> Text block:
[Start of section]
In less than an hour we arrived in Mostar. A city very badly damaged by the recent war. The bullet/shrapnel marks on buildings was everywhere. Many buildings bombed and abandoned. In sharp contrast, again, was the meticulously restored old city. The highlight if this the bridge which was reproduced as accurately as possible. Only difference is the stone is too clean. It was suggested by our excellent guide that we return in 500 years and then it would be perfect! The Turkish/Muslim influence in the area makes a difference to the architecture and also the wares for sale in the markets. All very interesting.

The arrival at our hotel was a welcome relief from the heat. The five star luxury is a stark contrast to the homes/apartments in the city.  Feeling very fortunate.

Tuesday, 5 May 2015

Another Day - Another Country

Sunshine greeted us as we headed off to Montenegro. A country in the making ... as a tourist destination at least. First to the city of Kotor, a Venetian influenced port and then to the 3500 year old Budva. Ancient walled cities which have suffered through invasion and war but passionately and patiently restored. Wise planning to get tourists back to visit and stimulate the local economy so the 'modern' city can then be developed. Strict border crossings took time and, as usual, made one appreciate the isolation of home. 

Returning to Dubrovnik a final visit to the walled city for a delicious shared seafood platter and Croatian language lessons, from the always friendly locals,  completed a most delightful stay in this beautiful and perfect start to our first experience of Eastern Europe. 

I packed for European spring so the 32 degrees of today was a rude shock. Hopefully the weather will return to seasonal conditions in the next day or two. 

Monday, 4 May 2015

Delightful Dubrovnik

A lovely day. Began with guided walk under cloudless skies. Learnt some of what is obviously a very long and complex history. Tourist trade is booming. So many tour groups competing for space to gather, learn and admire the beauty if this marble paradise. Perspective was impressive from the  'hill' reached by gondola, as was the clear evidence the fort played so recently, in the 1991 attack on the area. 
An afternoon trip to Lokrum Island, a 10 min ferry ride, was as tranquil as the old town was hectic in the morning.
[End of section]
> Data listing:
[Start of section]
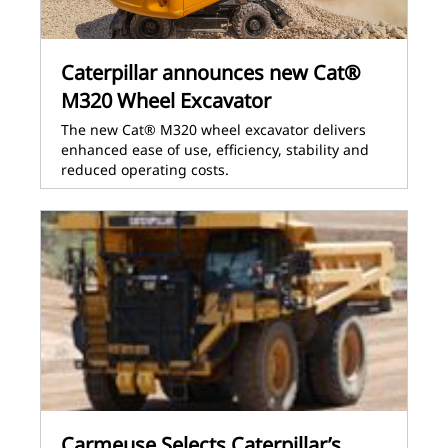
Caterpillar announces new Cat®
M320 Wheel Excavator
The new Cat® M320 wheel excavator delivers
enhanced ease of use, efficiency, stability and
reduced operating costs.
Carmeuse Selects Caterpillar’s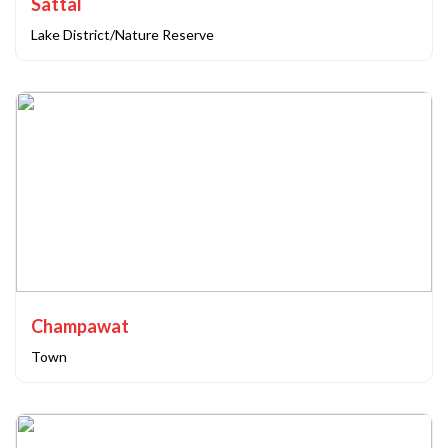
Sattal
Lake District/Nature Reserve
Champawat
Town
[End of section]
> The task:
Retype the part of the travel diary starting with "A lovely day." and going on through "in the morning.".

> Answer to this exercise:
A lovely day. Began with guided walk under cloudless skies. Learnt some of what is obviously a very long and complex history. Tourist trade is booming. So many tour groups competing for space to gather, learn and admire the beauty if this marble paradise. Perspective was impressive from the  'hill' reached by gondola, as was the clear evidence the fort played so recently, in the 1991 attack on the area. 
An afternoon trip to Lokrum Island, a 10 min ferry ride, was as tranquil as the old town was hectic in the morning.